In this chapter, we are going to be looking at kerning, and tracking; two very related, but distinctly different ways of adjusting the space between your characters. So what is the difference? Well, it's this. I am going to begin with tracking, and I am going to select a paragraph of text. Now, if I want to adjust the space between these characters, I can use this keyboard shortcut to track; Option or Alt and the left arrow, and that's going to reduce the space between the characters, including the word spaces. That value is going to appear right there on the control panel.
You can apply tracking by choosing one of these predetermined amounts, or just by typing in a value in this field. Now, if, on the other hand, I want to adjust the space between a pair of characters, then that's kerning. And there is the essential difference, because both kerning and tracking use the same keyboard shortcuts. The difference is, when you have a range of text selected, you are tracking; when you have your cursor inserted between a pair of characters, you are kerning. And you would only want to apply manual kerning, as I'm about to here, when you're working with display type.

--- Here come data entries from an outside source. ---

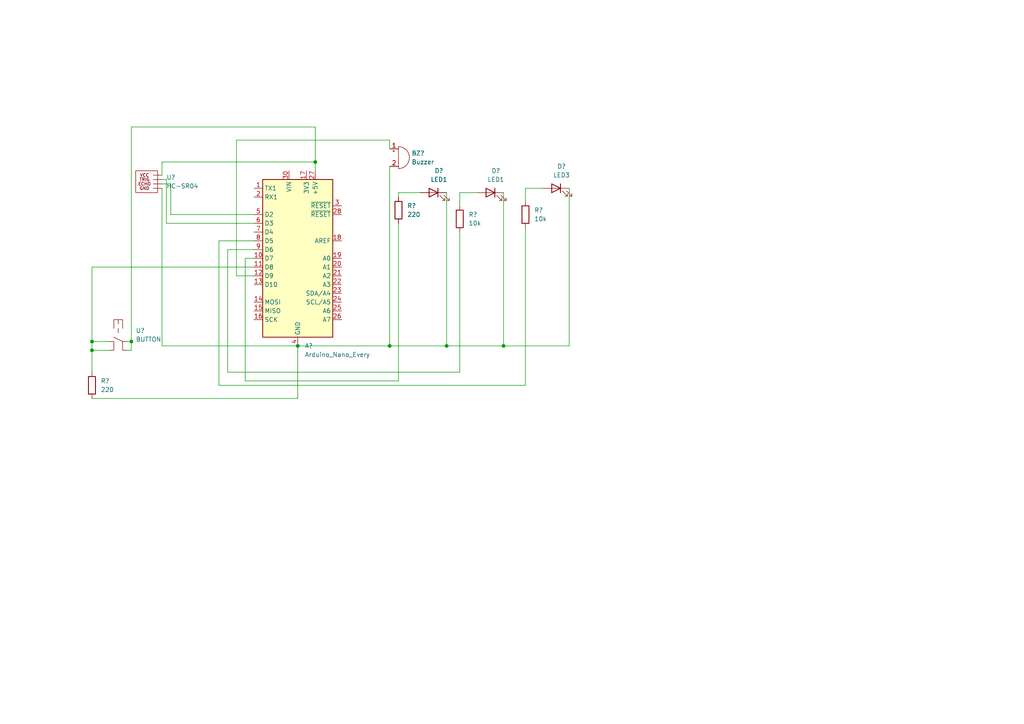
<source format=kicad_sch>
(kicad_sch (version 20211123) (generator eeschema)

  (uuid 3f406035-34bc-49e9-854f-b0ea4821f9c9)

  (paper "A4")

  

  (junction (at 38.1 99.06) (diameter 0) (color 0 0 0 0)
    (uuid 06c8f039-6eec-41a2-a0f8-cf1f086dd665)
  )
  (junction (at 113.03 100.33) (diameter 0) (color 0 0 0 0)
    (uuid 1d264fa4-6790-4d4c-aebc-2c3ed045d730)
  )
  (junction (at 26.67 99.06) (diameter 0) (color 0 0 0 0)
    (uuid 2367d1cf-af2f-4a69-b138-043887633cd1)
  )
  (junction (at 26.67 101.6) (diameter 0) (color 0 0 0 0)
    (uuid 314129ae-7c7f-46e7-9d88-fbb349ce5c6f)
  )
  (junction (at 146.05 100.33) (diameter 0) (color 0 0 0 0)
    (uuid 3974f371-bc5f-467d-b1d5-d764f437647d)
  )
  (junction (at 86.36 100.33) (diameter 0) (color 0 0 0 0)
    (uuid 57d43800-2828-40da-aa0f-8233eea60ce5)
  )
  (junction (at 129.54 100.33) (diameter 0) (color 0 0 0 0)
    (uuid b4888fa3-5d0d-4a93-a605-978627981fbe)
  )
  (junction (at 91.44 46.99) (diameter 0) (color 0 0 0 0)
    (uuid b92cf485-3ebb-456d-bf38-a29058f895d6)
  )

  (wire (pts (xy 91.44 46.99) (xy 91.44 49.53))
    (stroke (width 0) (type default) (color 0 0 0 0))
    (uuid 01ffb9a6-e2c6-499d-a400-20cee23ceacd)
  )
  (wire (pts (xy 71.12 74.93) (xy 73.66 74.93))
    (stroke (width 0) (type default) (color 0 0 0 0))
    (uuid 051cbaf9-7a02-4ef9-ad75-59b40801e3ba)
  )
  (wire (pts (xy 36.83 101.6) (xy 38.1 101.6))
    (stroke (width 0) (type default) (color 0 0 0 0))
    (uuid 05911a19-8dd1-409a-9855-c7b94e850986)
  )
  (wire (pts (xy 46.99 54.61) (xy 46.99 100.33))
    (stroke (width 0) (type default) (color 0 0 0 0))
    (uuid 0dac9df0-c93a-4b72-bb52-346b9e1de9c5)
  )
  (wire (pts (xy 26.67 99.06) (xy 26.67 101.6))
    (stroke (width 0) (type default) (color 0 0 0 0))
    (uuid 0ffd9362-1a21-4e15-adad-d9fb01c1cbf8)
  )
  (wire (pts (xy 73.66 77.47) (xy 26.67 77.47))
    (stroke (width 0) (type default) (color 0 0 0 0))
    (uuid 16070c51-874c-4647-97e7-9862ade6b6b0)
  )
  (wire (pts (xy 133.35 107.95) (xy 66.04 107.95))
    (stroke (width 0) (type default) (color 0 0 0 0))
    (uuid 1c7250ed-7f58-404e-8e12-eb6eb63d804d)
  )
  (wire (pts (xy 152.4 58.42) (xy 152.4 54.61))
    (stroke (width 0) (type default) (color 0 0 0 0))
    (uuid 1e6e34c5-c062-48ae-9b49-d1f6de972fe5)
  )
  (wire (pts (xy 46.99 53.34) (xy 49.53 53.34))
    (stroke (width 0) (type default) (color 0 0 0 0))
    (uuid 2d316299-460e-4322-8b95-3c91bf0bbc42)
  )
  (wire (pts (xy 115.57 110.49) (xy 71.12 110.49))
    (stroke (width 0) (type default) (color 0 0 0 0))
    (uuid 2e144488-6934-4ef7-9c2d-5654486bceb0)
  )
  (wire (pts (xy 133.35 67.31) (xy 133.35 107.95))
    (stroke (width 0) (type default) (color 0 0 0 0))
    (uuid 332acf2b-fee9-400d-b2a0-36fe3c2bbbdf)
  )
  (wire (pts (xy 115.57 57.15) (xy 115.57 55.88))
    (stroke (width 0) (type default) (color 0 0 0 0))
    (uuid 36969ca4-b83c-4b6f-99eb-ae4caac00fea)
  )
  (wire (pts (xy 146.05 55.88) (xy 146.05 100.33))
    (stroke (width 0) (type default) (color 0 0 0 0))
    (uuid 37e38a66-c901-4e6f-9e6f-296461726dea)
  )
  (wire (pts (xy 66.04 107.95) (xy 66.04 72.39))
    (stroke (width 0) (type default) (color 0 0 0 0))
    (uuid 3dcf0acf-dcb4-4d75-9e7c-8fe67b1972cc)
  )
  (wire (pts (xy 113.03 40.64) (xy 113.03 43.18))
    (stroke (width 0) (type default) (color 0 0 0 0))
    (uuid 3e59c6ae-3d40-48c2-8528-c58b7226c27d)
  )
  (wire (pts (xy 63.5 69.85) (xy 73.66 69.85))
    (stroke (width 0) (type default) (color 0 0 0 0))
    (uuid 445c4e1f-0542-4a72-8242-9d8209d1b980)
  )
  (wire (pts (xy 152.4 54.61) (xy 157.48 54.61))
    (stroke (width 0) (type default) (color 0 0 0 0))
    (uuid 46696fe9-de80-49d3-a9f1-6d21320a3c37)
  )
  (wire (pts (xy 63.5 111.76) (xy 152.4 111.76))
    (stroke (width 0) (type default) (color 0 0 0 0))
    (uuid 4a9fe2c8-0572-4794-8fb6-581fed95ed99)
  )
  (wire (pts (xy 26.67 99.06) (xy 31.75 99.06))
    (stroke (width 0) (type default) (color 0 0 0 0))
    (uuid 5cfef11e-1f59-4288-b094-60b9631a669f)
  )
  (wire (pts (xy 36.83 99.06) (xy 38.1 99.06))
    (stroke (width 0) (type default) (color 0 0 0 0))
    (uuid 7b9178c0-8a64-4f8c-8a1c-4f26f96aef85)
  )
  (wire (pts (xy 63.5 111.76) (xy 63.5 69.85))
    (stroke (width 0) (type default) (color 0 0 0 0))
    (uuid 7e437e00-c565-4b17-b826-c4678f958b83)
  )
  (wire (pts (xy 133.35 55.88) (xy 138.43 55.88))
    (stroke (width 0) (type default) (color 0 0 0 0))
    (uuid 842893e6-2db2-4dfe-aafa-3df4fcf0f8a0)
  )
  (wire (pts (xy 48.26 64.77) (xy 73.66 64.77))
    (stroke (width 0) (type default) (color 0 0 0 0))
    (uuid 86695f01-b90e-4b21-a6c9-0dea83d7a26b)
  )
  (wire (pts (xy 48.26 52.07) (xy 48.26 64.77))
    (stroke (width 0) (type default) (color 0 0 0 0))
    (uuid 86b1d408-7c3f-4080-a200-3498f496c87f)
  )
  (wire (pts (xy 152.4 66.04) (xy 152.4 111.76))
    (stroke (width 0) (type default) (color 0 0 0 0))
    (uuid 8a0b1c73-eddf-45be-8347-cf77582edd45)
  )
  (wire (pts (xy 86.36 115.57) (xy 86.36 100.33))
    (stroke (width 0) (type default) (color 0 0 0 0))
    (uuid 8ef18a84-d9bf-4c76-8c42-e2fd1c75c822)
  )
  (wire (pts (xy 115.57 64.77) (xy 115.57 110.49))
    (stroke (width 0) (type default) (color 0 0 0 0))
    (uuid 8f3ced29-9a75-4ca8-93cb-d907819e1798)
  )
  (wire (pts (xy 49.53 53.34) (xy 49.53 62.23))
    (stroke (width 0) (type default) (color 0 0 0 0))
    (uuid 9173e526-9d79-451b-a82a-1a0798823043)
  )
  (wire (pts (xy 129.54 55.88) (xy 129.54 100.33))
    (stroke (width 0) (type default) (color 0 0 0 0))
    (uuid 99d898cf-cdce-46b6-8292-99d61d058d12)
  )
  (wire (pts (xy 71.12 110.49) (xy 71.12 74.93))
    (stroke (width 0) (type default) (color 0 0 0 0))
    (uuid 9b34a465-5fe2-4cd3-8427-30098c23d727)
  )
  (wire (pts (xy 133.35 59.69) (xy 133.35 55.88))
    (stroke (width 0) (type default) (color 0 0 0 0))
    (uuid 9f755ea8-43e8-4b20-8cfb-d9e839ab2312)
  )
  (wire (pts (xy 129.54 100.33) (xy 146.05 100.33))
    (stroke (width 0) (type default) (color 0 0 0 0))
    (uuid a17fa8f0-c404-4155-947e-5e019e7ba27e)
  )
  (wire (pts (xy 26.67 115.57) (xy 86.36 115.57))
    (stroke (width 0) (type default) (color 0 0 0 0))
    (uuid a37a6700-b1b2-4f8c-bc71-4457f24da0cc)
  )
  (wire (pts (xy 86.36 100.33) (xy 113.03 100.33))
    (stroke (width 0) (type default) (color 0 0 0 0))
    (uuid a68c535a-8901-4300-99ed-9c2259f9d494)
  )
  (wire (pts (xy 165.1 54.61) (xy 165.1 100.33))
    (stroke (width 0) (type default) (color 0 0 0 0))
    (uuid af4d2599-0ee0-420a-a3e7-a72bcb50fa35)
  )
  (wire (pts (xy 38.1 101.6) (xy 38.1 99.06))
    (stroke (width 0) (type default) (color 0 0 0 0))
    (uuid b6094355-0656-42f6-8f30-778cb78c099c)
  )
  (wire (pts (xy 26.67 101.6) (xy 26.67 107.95))
    (stroke (width 0) (type default) (color 0 0 0 0))
    (uuid c00c23e1-7cef-4d4a-963e-58fe2690f7bd)
  )
  (wire (pts (xy 66.04 72.39) (xy 73.66 72.39))
    (stroke (width 0) (type default) (color 0 0 0 0))
    (uuid c01d5eda-7952-4bce-b653-fec1545dcb2f)
  )
  (wire (pts (xy 38.1 99.06) (xy 38.1 36.83))
    (stroke (width 0) (type default) (color 0 0 0 0))
    (uuid c031eded-50af-40ea-8ea5-6e5bed035fa2)
  )
  (wire (pts (xy 46.99 50.8) (xy 46.99 46.99))
    (stroke (width 0) (type default) (color 0 0 0 0))
    (uuid c325328f-78ee-4ba4-9478-1ff574b56474)
  )
  (wire (pts (xy 38.1 36.83) (xy 91.44 36.83))
    (stroke (width 0) (type default) (color 0 0 0 0))
    (uuid c57a9693-c595-40c5-b140-d40a75f4860f)
  )
  (wire (pts (xy 68.58 80.01) (xy 68.58 40.64))
    (stroke (width 0) (type default) (color 0 0 0 0))
    (uuid c8042683-cda2-4ce4-a803-915e2af8af82)
  )
  (wire (pts (xy 115.57 55.88) (xy 121.92 55.88))
    (stroke (width 0) (type default) (color 0 0 0 0))
    (uuid d08a9771-3e70-4e58-acf5-6d3a54e6eb04)
  )
  (wire (pts (xy 113.03 48.26) (xy 113.03 100.33))
    (stroke (width 0) (type default) (color 0 0 0 0))
    (uuid d143ceac-1024-4b70-834e-365967a2b0e7)
  )
  (wire (pts (xy 46.99 52.07) (xy 48.26 52.07))
    (stroke (width 0) (type default) (color 0 0 0 0))
    (uuid dda1a98c-dbc0-49a6-bfa7-71d03cd4a18d)
  )
  (wire (pts (xy 86.36 100.33) (xy 46.99 100.33))
    (stroke (width 0) (type default) (color 0 0 0 0))
    (uuid dfb1226a-201f-4540-b879-e8ee8415c6ee)
  )
  (wire (pts (xy 26.67 101.6) (xy 31.75 101.6))
    (stroke (width 0) (type default) (color 0 0 0 0))
    (uuid e1068447-cede-4d33-8909-188e1593530b)
  )
  (wire (pts (xy 49.53 62.23) (xy 73.66 62.23))
    (stroke (width 0) (type default) (color 0 0 0 0))
    (uuid e223fec0-9c1d-459b-b99c-65f724f70f47)
  )
  (wire (pts (xy 73.66 80.01) (xy 68.58 80.01))
    (stroke (width 0) (type default) (color 0 0 0 0))
    (uuid e60ac575-cb8e-4805-9283-22c7bf4dab9c)
  )
  (wire (pts (xy 146.05 100.33) (xy 165.1 100.33))
    (stroke (width 0) (type default) (color 0 0 0 0))
    (uuid edabc0ef-04f0-4368-8a71-c8431b3e0452)
  )
  (wire (pts (xy 26.67 77.47) (xy 26.67 99.06))
    (stroke (width 0) (type default) (color 0 0 0 0))
    (uuid eef787a5-ebe0-481b-8496-4b6dfb5a24d5)
  )
  (wire (pts (xy 68.58 40.64) (xy 113.03 40.64))
    (stroke (width 0) (type default) (color 0 0 0 0))
    (uuid ef42916d-978f-4f33-bb93-f7f95817d4b0)
  )
  (wire (pts (xy 91.44 36.83) (xy 91.44 46.99))
    (stroke (width 0) (type default) (color 0 0 0 0))
    (uuid f1898e98-85e5-4077-b5fd-897c3b4497bb)
  )
  (wire (pts (xy 46.99 46.99) (xy 91.44 46.99))
    (stroke (width 0) (type default) (color 0 0 0 0))
    (uuid f96cbb2a-c29a-4960-9d5e-095bd81d486f)
  )
  (wire (pts (xy 113.03 100.33) (xy 129.54 100.33))
    (stroke (width 0) (type default) (color 0 0 0 0))
    (uuid f9985a08-8d95-4095-9169-4786134ae1f6)
  )

  (symbol (lib_id "Device:LED") (at 142.24 55.88 0) (mirror y) (unit 1)
    (in_bom yes) (on_board yes) (fields_autoplaced)
    (uuid 14898468-339c-4517-b1d0-26354f65cfd3)
    (property "Reference" "D?" (id 0) (at 143.8275 49.53 0))
    (property "Value" "LED1" (id 1) (at 143.8275 52.07 0))
    (property "Footprint" "" (id 2) (at 142.24 55.88 0)
      (effects (font (size 1.27 1.27)) hide)
    )
    (property "Datasheet" "~" (id 3) (at 142.24 55.88 0)
      (effects (font (size 1.27 1.27)) hide)
    )
    (pin "1" (uuid 8b4ed6bb-7d3d-4788-bf40-164c31ae97c8))
    (pin "2" (uuid 8eb46275-c49b-4a3c-af3f-e5e60864b723))
  )

  (symbol (lib_id "Device:LED") (at 161.29 54.61 0) (mirror y) (unit 1)
    (in_bom yes) (on_board yes) (fields_autoplaced)
    (uuid 1b6dcc50-9b91-4ab9-82e8-e56259164e8c)
    (property "Reference" "D?" (id 0) (at 162.8775 48.26 0))
    (property "Value" "LED3" (id 1) (at 162.8775 50.8 0))
    (property "Footprint" "" (id 2) (at 161.29 54.61 0)
      (effects (font (size 1.27 1.27)) hide)
    )
    (property "Datasheet" "~" (id 3) (at 161.29 54.61 0)
      (effects (font (size 1.27 1.27)) hide)
    )
    (pin "1" (uuid 08ba7bfb-c910-4e46-a8b0-612fdf6d1c4a))
    (pin "2" (uuid 6d57f7a9-2143-41e9-9a04-3c0b1181b804))
  )

  (symbol (lib_id "Device:R") (at 152.4 62.23 0) (unit 1)
    (in_bom yes) (on_board yes) (fields_autoplaced)
    (uuid 30b78e1e-e03d-4f87-9487-df9d884ae253)
    (property "Reference" "R?" (id 0) (at 154.94 60.9599 0)
      (effects (font (size 1.27 1.27)) (justify left))
    )
    (property "Value" "10k" (id 1) (at 154.94 63.4999 0)
      (effects (font (size 1.27 1.27)) (justify left))
    )
    (property "Footprint" "" (id 2) (at 150.622 62.23 90)
      (effects (font (size 1.27 1.27)) hide)
    )
    (property "Datasheet" "~" (id 3) (at 152.4 62.23 0)
      (effects (font (size 1.27 1.27)) hide)
    )
    (pin "1" (uuid 2e28b959-e857-44c2-9d22-dae58f935f94))
    (pin "2" (uuid 8dc94234-080a-4ca9-82ae-696e073e9d29))
  )

  (symbol (lib_id "MCU_Module:Arduino_Nano_Every") (at 86.36 74.93 0) (unit 1)
    (in_bom yes) (on_board yes) (fields_autoplaced)
    (uuid 72c78fe0-cd7b-40e6-9074-918adca62e30)
    (property "Reference" "A?" (id 0) (at 88.3794 100.33 0)
      (effects (font (size 1.27 1.27)) (justify left))
    )
    (property "Value" "Arduino_Nano_Every" (id 1) (at 88.3794 102.87 0)
      (effects (font (size 1.27 1.27)) (justify left))
    )
    (property "Footprint" "Module:Arduino_Nano" (id 2) (at 86.36 74.93 0)
      (effects (font (size 1.27 1.27) italic) hide)
    )
    (property "Datasheet" "https://content.arduino.cc/assets/NANOEveryV3.0_sch.pdf" (id 3) (at 86.36 74.93 0)
      (effects (font (size 1.27 1.27)) hide)
    )
    (pin "1" (uuid 48d4c385-7cf7-49b5-b3da-f9ac0eb62493))
    (pin "10" (uuid 9ae19455-306d-404e-a275-30efa396845e))
    (pin "11" (uuid 4f1760b2-0ec5-4e27-a15b-c323774420fc))
    (pin "12" (uuid c6921a0c-c362-4fa0-94f0-9f58d2b1081a))
    (pin "13" (uuid 4525adbe-81f4-478c-bac7-bd40e60d25d4))
    (pin "14" (uuid 9c33e104-3dad-4e8a-9310-85fd0a168bd4))
    (pin "15" (uuid 1b614d56-f9ac-421a-9776-68177ffce885))
    (pin "16" (uuid 3e501c0e-2424-4b23-b814-8a7d4ca15d23))
    (pin "17" (uuid 8b6ffd81-cdae-418e-8a26-92cccf50a91b))
    (pin "18" (uuid 31ced1f5-369f-4ecd-a342-30197a8d523b))
    (pin "19" (uuid 6a1d7243-9afa-4981-8456-5b530042f897))
    (pin "2" (uuid 7bfd0d55-6b21-4d82-857a-55ef4b61c1f2))
    (pin "20" (uuid b08d8000-d4ee-4b38-9f32-e81cfd231531))
    (pin "21" (uuid a336a92b-56ab-4a93-a1cb-3ad5f87ae543))
    (pin "22" (uuid 570b604f-c04b-4dc8-8e3e-30f441a04085))
    (pin "23" (uuid 9a52b5f7-e748-419e-996b-8ba8026f83a7))
    (pin "24" (uuid b3fb3f9a-9dc4-4233-a78b-d02425ea522d))
    (pin "25" (uuid e3e52ab6-f4bf-469c-bb7f-6506b1b3a1e0))
    (pin "26" (uuid 3ff010c4-2af9-459d-ac44-ab075bc86ce1))
    (pin "27" (uuid 339a5b7c-31d7-46b5-956e-3dd1833ac1b2))
    (pin "28" (uuid 4c15400e-ec1a-4a65-be69-23c6b1fc7f45))
    (pin "29" (uuid 463f72e8-7ab8-494f-8053-63b094f2b3ca))
    (pin "3" (uuid adec1995-4e85-451c-858f-7419cdaf9a5e))
    (pin "30" (uuid 7a317622-1f95-4d63-b984-4a8f039f4ab3))
    (pin "4" (uuid a832325d-d414-42c2-8b8d-4e7fd1546fae))
    (pin "5" (uuid bcbd66ef-86ff-4605-89b4-b2b103eac9b9))
    (pin "6" (uuid ede2340e-4ec7-46ab-8b7e-64fabd2eedef))
    (pin "7" (uuid be97c1e4-e970-4455-be65-d79d9a86a3f0))
    (pin "8" (uuid 4c2168f2-250d-4232-aec2-e548a28a6388))
    (pin "9" (uuid b3bc02cb-780f-4c9b-86fb-bea76d94bbd3))
  )

  (symbol (lib_id "Device:R") (at 133.35 63.5 0) (unit 1)
    (in_bom yes) (on_board yes) (fields_autoplaced)
    (uuid 7a34feb6-49a0-4479-b734-220267edb3fe)
    (property "Reference" "R?" (id 0) (at 135.89 62.2299 0)
      (effects (font (size 1.27 1.27)) (justify left))
    )
    (property "Value" "10k" (id 1) (at 135.89 64.7699 0)
      (effects (font (size 1.27 1.27)) (justify left))
    )
    (property "Footprint" "" (id 2) (at 131.572 63.5 90)
      (effects (font (size 1.27 1.27)) hide)
    )
    (property "Datasheet" "~" (id 3) (at 133.35 63.5 0)
      (effects (font (size 1.27 1.27)) hide)
    )
    (pin "1" (uuid 3cda0f73-a395-4d2b-8637-2a9f4d064d38))
    (pin "2" (uuid c164d063-c901-4b03-b5e5-13e8cd629f5b))
  )

  (symbol (lib_id "Device:R") (at 115.57 60.96 0) (unit 1)
    (in_bom yes) (on_board yes) (fields_autoplaced)
    (uuid a52db469-fe9a-4730-9896-1d963d8ef761)
    (property "Reference" "R?" (id 0) (at 118.11 59.6899 0)
      (effects (font (size 1.27 1.27)) (justify left))
    )
    (property "Value" "220" (id 1) (at 118.11 62.2299 0)
      (effects (font (size 1.27 1.27)) (justify left))
    )
    (property "Footprint" "" (id 2) (at 113.792 60.96 90)
      (effects (font (size 1.27 1.27)) hide)
    )
    (property "Datasheet" "~" (id 3) (at 115.57 60.96 0)
      (effects (font (size 1.27 1.27)) hide)
    )
    (pin "1" (uuid c6f2fcf1-32d7-4988-a1a8-2803a6a64960))
    (pin "2" (uuid 8aa4fffb-9f9f-408f-b106-9a7aa55a655a))
  )

  (symbol (lib_id "Device:LED") (at 125.73 55.88 0) (mirror y) (unit 1)
    (in_bom yes) (on_board yes) (fields_autoplaced)
    (uuid adec00bb-6308-4839-bdc0-39bea99b5ed5)
    (property "Reference" "D?" (id 0) (at 127.3175 49.53 0))
    (property "Value" "LED1" (id 1) (at 127.3175 52.07 0))
    (property "Footprint" "" (id 2) (at 125.73 55.88 0)
      (effects (font (size 1.27 1.27)) hide)
    )
    (property "Datasheet" "~" (id 3) (at 125.73 55.88 0)
      (effects (font (size 1.27 1.27)) hide)
    )
    (pin "1" (uuid 0f77a617-051a-491e-bfcd-ffd6006d501d))
    (pin "2" (uuid 0e867b98-24b4-4f32-8e94-201a93f9b087))
  )

  (symbol (lib_id "Sensor_Distance:HC-SR04") (at 52.07 50.8 180) (unit 1)
    (in_bom yes) (on_board yes) (fields_autoplaced)
    (uuid b5073756-b600-467e-a325-ccb7a4a8049a)
    (property "Reference" "U?" (id 0) (at 48.26 51.4349 0)
      (effects (font (size 1.27 1.27)) (justify right))
    )
    (property "Value" "HC-SR04" (id 1) (at 48.26 53.9749 0)
      (effects (font (size 1.27 1.27)) (justify right))
    )
    (property "Footprint" "" (id 2) (at 52.07 50.8 0)
      (effects (font (size 1.27 1.27)) hide)
    )
    (property "Datasheet" "" (id 3) (at 52.07 50.8 0)
      (effects (font (size 1.27 1.27)) hide)
    )
  )

  (symbol (lib_id "Switch:BUTTON") (at 34.29 101.6 0) (unit 1)
    (in_bom yes) (on_board yes) (fields_autoplaced)
    (uuid bbf75ae6-415f-4a55-8942-b70055f050b3)
    (property "Reference" "U?" (id 0) (at 39.37 95.8849 0)
      (effects (font (size 1.27 1.27)) (justify left))
    )
    (property "Value" "BUTTON" (id 1) (at 39.37 98.4249 0)
      (effects (font (size 1.27 1.27)) (justify left))
    )
    (property "Footprint" "" (id 2) (at 34.29 104.14 0)
      (effects (font (size 1.27 1.27)) hide)
    )
    (property "Datasheet" "" (id 3) (at 34.29 104.14 0)
      (effects (font (size 1.27 1.27)) hide)
    )
  )

  (symbol (lib_id "Device:R") (at 26.67 111.76 0) (unit 1)
    (in_bom yes) (on_board yes) (fields_autoplaced)
    (uuid bdc94c57-8042-480e-8634-0ddb6bb9fb53)
    (property "Reference" "R?" (id 0) (at 29.21 110.4899 0)
      (effects (font (size 1.27 1.27)) (justify left))
    )
    (property "Value" "220" (id 1) (at 29.21 113.0299 0)
      (effects (font (size 1.27 1.27)) (justify left))
    )
    (property "Footprint" "" (id 2) (at 24.892 111.76 90)
      (effects (font (size 1.27 1.27)) hide)
    )
    (property "Datasheet" "~" (id 3) (at 26.67 111.76 0)
      (effects (font (size 1.27 1.27)) hide)
    )
    (pin "1" (uuid b7abfb09-7391-4b92-8ca5-74606667ec40))
    (pin "2" (uuid 6afee8b0-51df-47b0-afaf-6db221871dc7))
  )

  (symbol (lib_id "Device:Buzzer") (at 115.57 45.72 0) (unit 1)
    (in_bom yes) (on_board yes) (fields_autoplaced)
    (uuid f980d54f-59da-4bcf-8f7b-4b1b9242b48c)
    (property "Reference" "BZ?" (id 0) (at 119.38 44.4499 0)
      (effects (font (size 1.27 1.27)) (justify left))
    )
    (property "Value" "Buzzer " (id 1) (at 119.38 46.9899 0)
      (effects (font (size 1.27 1.27)) (justify left))
    )
    (property "Footprint" "" (id 2) (at 114.935 43.18 90)
      (effects (font (size 1.27 1.27)) hide)
    )
    (property "Datasheet" "~" (id 3) (at 114.935 43.18 90)
      (effects (font (size 1.27 1.27)) hide)
    )
    (pin "1" (uuid 08960843-e527-499a-a045-187e35d98c5d))
    (pin "2" (uuid 4ab46425-f441-4546-90c4-182ac2ee8029))
  )

  (sheet_instances
    (path "/" (page "1"))
  )

  (symbol_instances
    (path "/72c78fe0-cd7b-40e6-9074-918adca62e30"
      (reference "A?") (unit 1) (value "Arduino_Nano_Every") (footprint "Module:Arduino_Nano")
    )
    (path "/f980d54f-59da-4bcf-8f7b-4b1b9242b48c"
      (reference "BZ?") (unit 1) (value "Buzzer ") (footprint "")
    )
    (path "/14898468-339c-4517-b1d0-26354f65cfd3"
      (reference "D?") (unit 1) (value "LED1") (footprint "")
    )
    (path "/1b6dcc50-9b91-4ab9-82e8-e56259164e8c"
      (reference "D?") (unit 1) (value "LED3") (footprint "")
    )
    (path "/adec00bb-6308-4839-bdc0-39bea99b5ed5"
      (reference "D?") (unit 1) (value "LED1") (footprint "")
    )
    (path "/30b78e1e-e03d-4f87-9487-df9d884ae253"
      (reference "R?") (unit 1) (value "10k") (footprint "")
    )
    (path "/7a34feb6-49a0-4479-b734-220267edb3fe"
      (reference "R?") (unit 1) (value "10k") (footprint "")
    )
    (path "/a52db469-fe9a-4730-9896-1d963d8ef761"
      (reference "R?") (unit 1) (value "220") (footprint "")
    )
    (path "/bdc94c57-8042-480e-8634-0ddb6bb9fb53"
      (reference "R?") (unit 1) (value "220") (footprint "")
    )
    (path "/b5073756-b600-467e-a325-ccb7a4a8049a"
      (reference "U?") (unit 1) (value "HC-SR04") (footprint "")
    )
    (path "/bbf75ae6-415f-4a55-8942-b70055f050b3"
      (reference "U?") (unit 1) (value "BUTTON") (footprint "")
    )
  )
)

</source>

It's not relevant when applied to body type, although there is a different type of kerning, and that's auto kerning, which is applied to all of our text. I will be talking about that in the next movie. But if I wanted to manually adjust the space between these two characters, first of all, I'd want to get it nice and close. This is a letter combination that I think would benefit from a little bit of kerning, and that's to do with the letter shapes. We have a curved character, the C, which is essentially curving away from the vertical side of the N, so it looks like there's a little bit more space.
And to apply the kerning, same keyboard shortcut, Option or Alt and the left arrow, and that's just going to bring those characters to the right of the cursor slightly over to the left, tightening up that space, with the goal of making it look like the space between all of the characters is uniform. So that's the difference between kerning and tracking.